Escrita por Ery Lopes
Em cima do Monte do Oráculo havia uma pequena aldeia, onde moravam os índios guardiões da caverna, cuja entrada ficava entre dois enormes arbustos. Não havia qualquer portão ou grade ali; a entrada ficava todo o tempo aberta.
Quando os índios avistaram a chegada da Princesa Carol e do jovem artesão, todos ficaram parados e enfileirados, como que criando um corredor para que os jovens passassem.
Assim eles seguiram por essa fileira e se aproximaram da entrada da caverna. Nessa hora, um dos índios fez sinal indicando que apenas uma pessoa por vez poderia ir consultar o Oráculo.
O rapaz se adiantou em falar:
— Primeiro a alteza, por favor!
Ela agradeceu a gentileza e então entrou na caverna, enquanto o jovem ficou aguardando sentado em um banco de madeira, debaixo de uma das árvores.
A entrada da caverna era escura e só depois de caminhar um bocado é que se podia ver luzes de uma fogueira mais adiante. Lá dentro era como que um quarto. Tinha um pode de água, um tapete colorido e alguns móveis bem simples, como uma cama, uma cadeira e um pequeno armário.

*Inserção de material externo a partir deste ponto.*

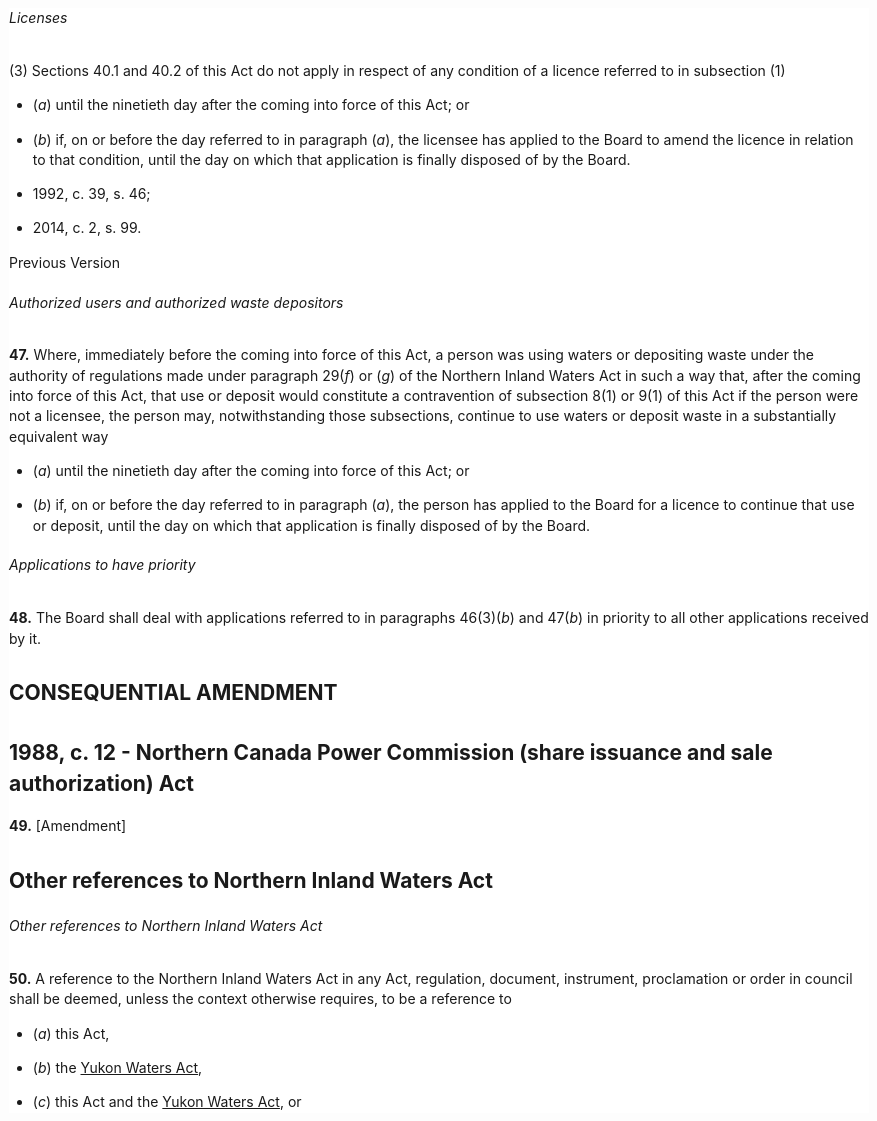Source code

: ###### Licenses

(3) Sections 40.1 and 40.2 of this Act do not apply in respect of any condition of a licence referred to in subsection (1)

  * (_a_) until the ninetieth day after the coming into force of this Act; or

  * (_b_) if, on or before the day referred to in paragraph (_a_), the licensee has applied to the Board to amend the licence in relation to that condition, until the day on which that application is finally disposed of by the Board.

  * 1992, c. 39, s. 46;
  * 2014, c. 2, s. 99.

Previous Version

###### Authorized users and authorized waste depositors

**47.** Where, immediately before the coming into force of this Act, a person was using waters or depositing waste under the authority of regulations made under paragraph 29(_f_) or (_g_) of the Northern Inland Waters Act in such a way that, after the coming into force of this Act, that use or deposit would constitute a contravention of subsection 8(1) or 9(1) of this Act if the person were not a licensee, the person may, notwithstanding those subsections, continue to use waters or deposit waste in a substantially equivalent way

  * (_a_) until the ninetieth day after the coming into force of this Act; or

  * (_b_) if, on or before the day referred to in paragraph (_a_), the person has applied to the Board for a licence to continue that use or deposit, until the day on which that application is finally disposed of by the Board.

###### Applications to have priority

**48.** The Board shall deal with applications referred to in paragraphs 46(3)(_b_) and 47(_b_) in priority to all other applications received by it.

## CONSEQUENTIAL AMENDMENT

## 1988, c. 12 - Northern Canada Power Commission (share issuance and sale authorization) Act

**49.** [Amendment]

## Other references to Northern Inland Waters Act

###### Other references to Northern Inland Waters Act

**50.** A reference to the Northern Inland Waters Act in any Act, regulation, document, instrument, proclamation or order in council shall be deemed, unless the context otherwise requires, to be a reference to

  * (_a_) this Act,

  * (_b_) the [Yukon Waters Act](/canada/eng/acts/Y/Y-4.6.md),

  * (_c_) this Act and the [Yukon Waters Act](/canada/eng/acts/Y/Y-4.6.md), or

A princesa então avistou um velhinho sentado em um banquinho baixinho próximo à fogueira. Certamente, aquele era o Oráculo. Ele apontou para o outro banquinho, do outro lado do fogo, sinalizando para ela se sentar. Ela obedeceu. Daí ele se levantou, foi até seu armário e abriu um pequeno pote, de onde tirou umas sementes pretas que ele lançou na fogueira. As chamas subiram e uma fumaça perfumada tomou conta da caverna. Era um cheiro muito agradável e fez a moça se sentir mais tranquila.
Sentado novamente em seu banquinho, o Oráculo fechou os olhos, juntou as mãos como que em prece e falou suavemente:
— A princesa quer uma consulta…
— Sim, se possível! — ela respondeu.
Depois de uma pausa, o velhinho perguntou:
— É uma coisa importante? Muito importante?
— Sim, muito importante, senhor! E não apenas para mim, mas para todo o povo do nosso reino.
O oráculo atirou mais algumas sementes na fogueira e o fogo outra vez se ergueu forte. Outro aroma agradável perfumou o ambiente.
Instantes depois, o senhor perguntou:
— É sobre um doce que por lá inventaram, correto?
— Sim, exatamente! — confirmou a princesa, que estava surpresa pelo Oráculo saber do que se tratava.
Ele voltou a atirar sementes na fogueira, fazendo outra vez as labaredas subirem e exalar o agradável aroma.
— A solução é simples!
A moça sorriu com a resposta afirmativa e implorou:
— Então, por favor, me conte: qual é a solução?
* * *
Do lado de fora da caverna, o jovem artesão estava em trabalho. Ele pegou um bambu e começou a cortar pedaços, sendo o próximo pedaço sempre um pouco menor que o anterior. Depois, ele enfileirou os canos e os amarrou com palhas secas, construindo assim um tipo de flauta. Então ele começou a soprar na pontinha dos canos, produzindo assim sons agradáveis. O apito dos canos mais longos soavam notas mais graves, enquanto que os canos menores reproduziam notas mais agudas.
Os guardiões da caverna ficaram todos encantados com aquela arte e reverenciaram o jovem artesão, que então presenteou um dos índios com a flauta que havia acabado de confeccionar.
Nesse momento a princesa deixava a caverna tão sorridente que parecia que iria voar.
— E aí, alteza? — o artesão quis saber — O Oráculo deu alguma solução?
— Sim! — ela respondeu feliz.
Ele mal podia esperar para saber, então pediu:
— E qual é a solução?
— Eu contarei, certamente, mas não há tempo a perder. O Oráculo quer conversar com você imediatamente.
O jovem não cabia em si de curiosidade. O que será que o aguardava lá dentro da caverna? Bem, só havia um jeito de descobrir.